#Members:
Bhumika S Mandikel              - PES1UG22AM043

Arnitha Sathish                 - PES1UG22AM030

Athmica Kishore K               - PES1UG22AM036

Anvitha Anand                   - PES1UG22AM029

# Reptile Meta-Learning Algorithm for financial fraud detection

This notebook implements the Reptile meta-learning algorithm to train a model that adapts quickly to new binary classification tasks.We are doing this for financial fraud detection. It includes:
- Dataset preprocessing and handling class imbalance.
- Meta-learning using the Reptile algorithm.
- Evaluation of the meta-learned model on a new task.

The key idea is to train a meta-model that learns an initialization capable of fast adaptation to new tasks.

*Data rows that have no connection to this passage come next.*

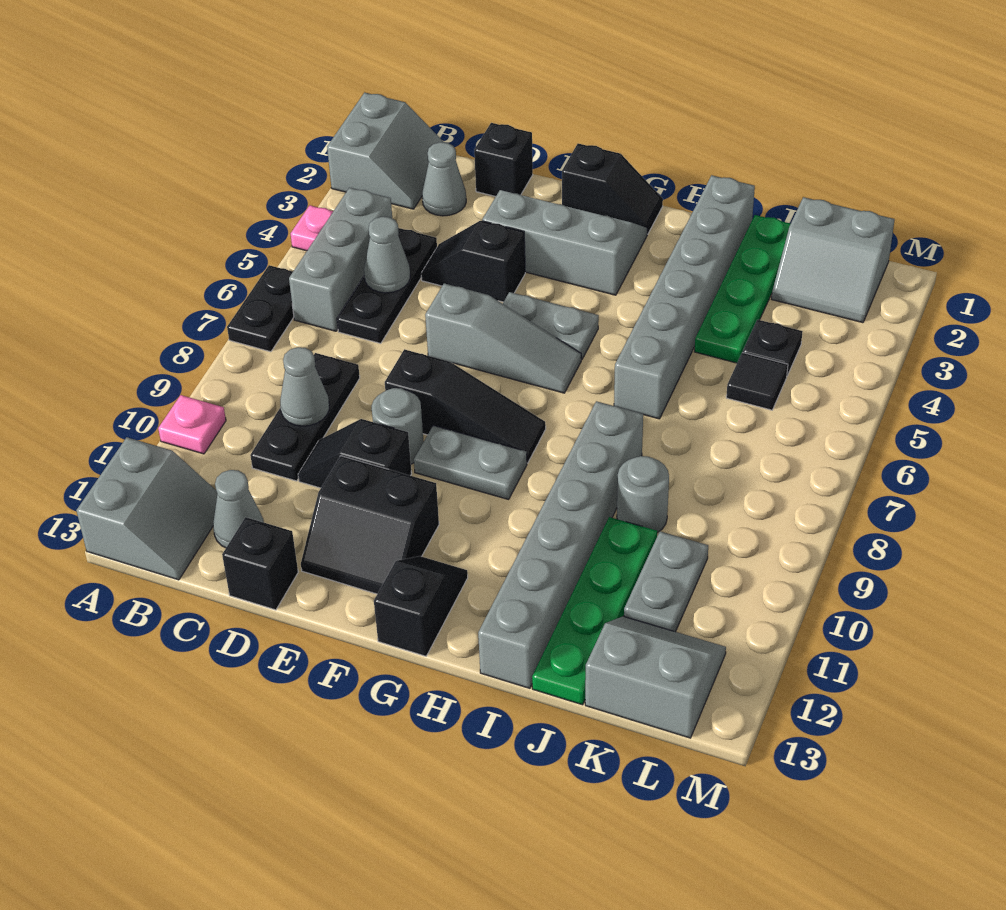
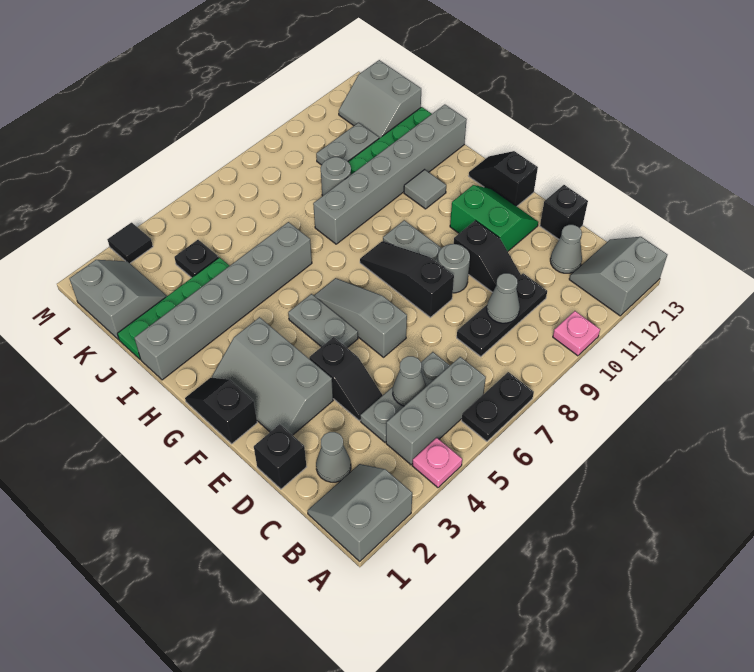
black plate C4:C6 level 1 -> grey plate C4:C6 level 1
black slope E11:F12 level 1 top 11 -> green slope E11:F12 level 1 top 11
black slope G12:G13 level 1 top 13 -> black slope F13:G13 level 1 top F
none -> grey tile H11 level 1
black tile K5 level 1 -> black tile M3 level 1

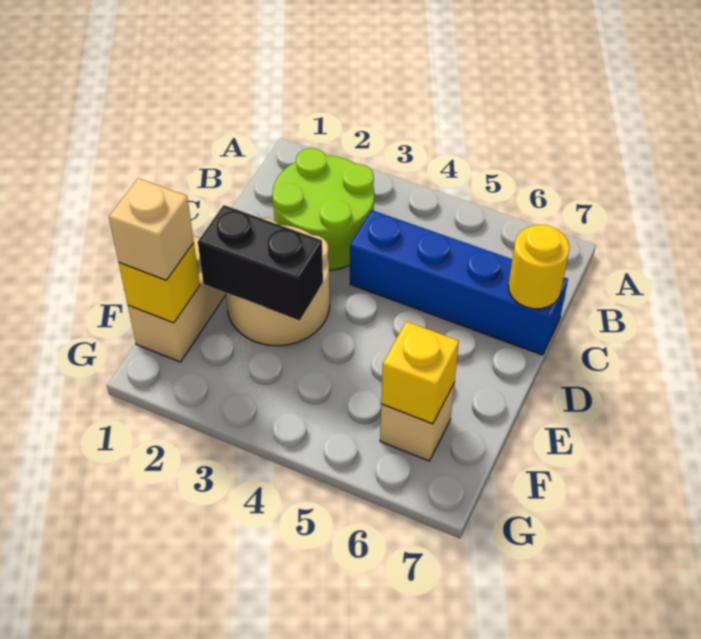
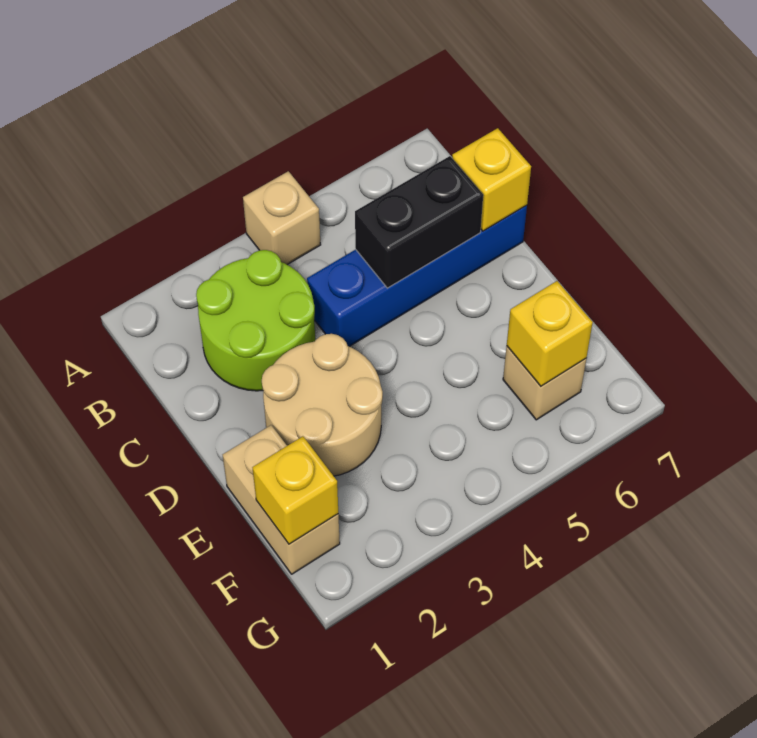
yellow round brick C7 level 2 -> yellow brick C7 level 2
black brick E2:E3 level 2 -> black brick C5:C6 level 2
tan brick F1 level 3 -> tan brick A4 level 1

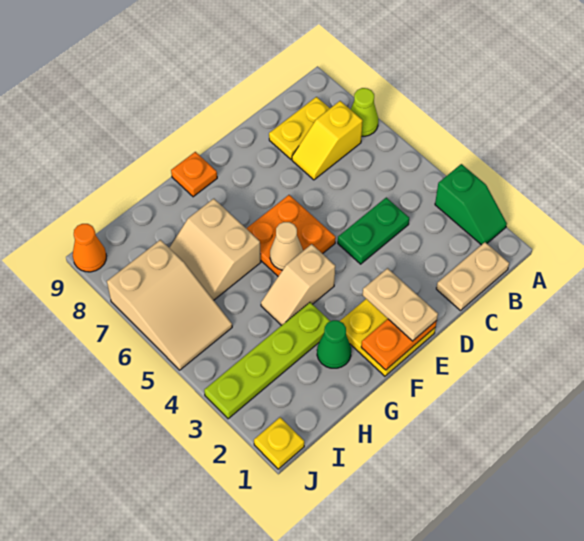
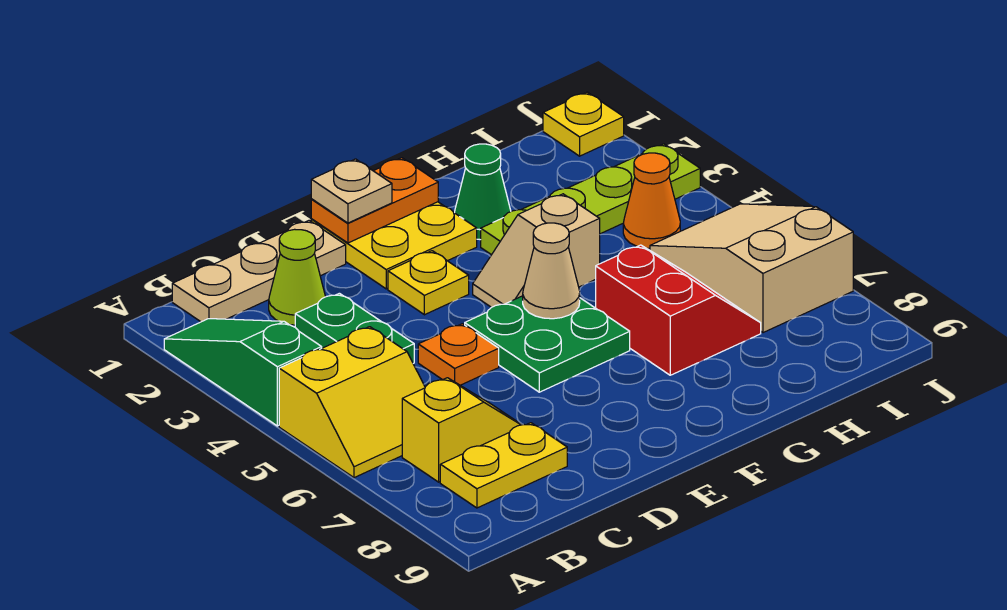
green slope A2:A3 level 1 top 3 -> green slope A2:A4 level 1 top 4
none -> yellow slope A5:B6 level 1 top 5
lime cone A7 level 1 -> lime cone C2 level 1
tan plate B1:C1 level 1 -> tan plate B1:D1 level 1
green plate C4:D4 level 1 -> green plate C3:C4 level 1
tan plate E1:E2 level 3 -> tan plate E1 level 3
none -> yellow plate E3 level 1
orange plate E5:F6 level 1 -> green plate E5:F6 level 1
tan slope F4:G4 level 1 top F -> tan slope F4:G4 level 1 top G
orange plate F9 level 1 -> orange plate D5 level 1
tan slope G6:H7 level 1 top G -> red slope G6:H7 level 1 top G
orange cone J9 level 1 -> orange cone I4 level 1

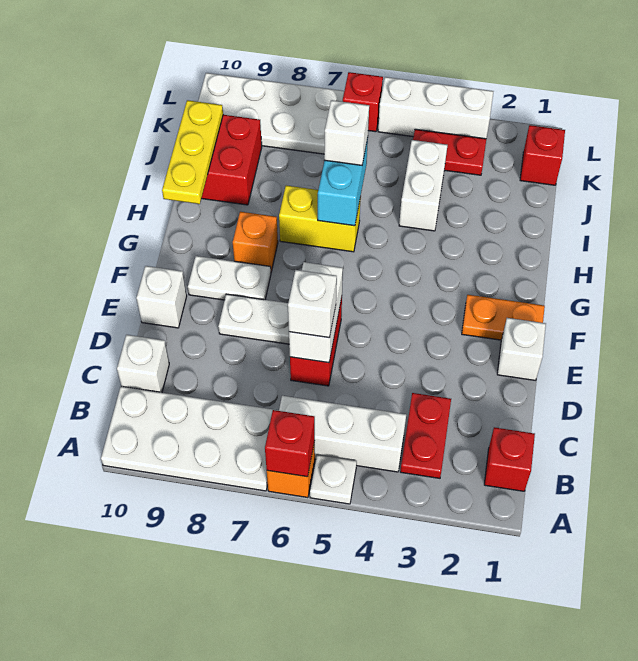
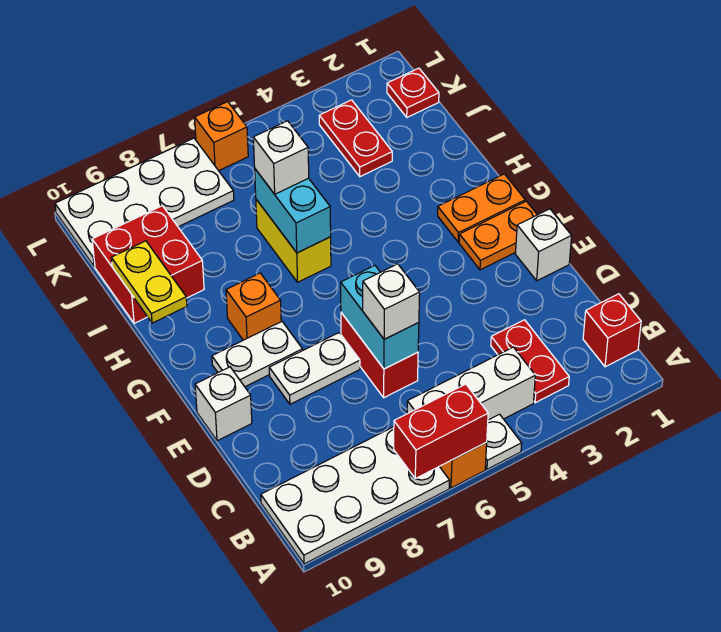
red brick A6 level 2 -> red brick A6:A7 level 2
white brick C10 level 1 -> none
white brick D6:E6 level 2 -> cyan brick D6:E6 level 2
none -> orange plate G1:G2 level 1
yellow brick H6:H7 level 1 -> yellow brick H6:I6 level 1
yellow plate H10:J10 level 2 -> yellow plate H10:I10 level 2
white brick I4:J4 level 1 -> none
red brick K1 level 1 -> red plate K1 level 1
red plate K3:K4 level 1 -> red plate J3:K3 level 1
white brick L3:L5 level 1 -> none
red brick L6 level 1 -> orange brick L6 level 1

Installing the required libraries

In [None]:
!pip install numpy pandas scikit-learn tensorflow




## Importing Libraries

We import essential libraries for:
- Data manipulation (`numpy`, `pandas`).
- Model building (`tensorflow`).
- Data preprocessing and evaluation (`sklearn`).


In [None]:
import numpy as np
import pandas as pd
import tensorflow as tf
from sklearn.model_selection import train_test_split
from sklearn.preprocessing import StandardScaler, LabelEncoder
from sklearn.metrics import classification_report
from sklearn.utils import resample
import time

## Loading and Preprocessing Data

The `load_data` function:
1. Loads a dataset from a given path.
2. Handles missing values by filling them with zeros.
3. Encodes categorical target variables into numeric form if necessary.
4. Addresses class imbalance by oversampling the minority class with a controlled ratio.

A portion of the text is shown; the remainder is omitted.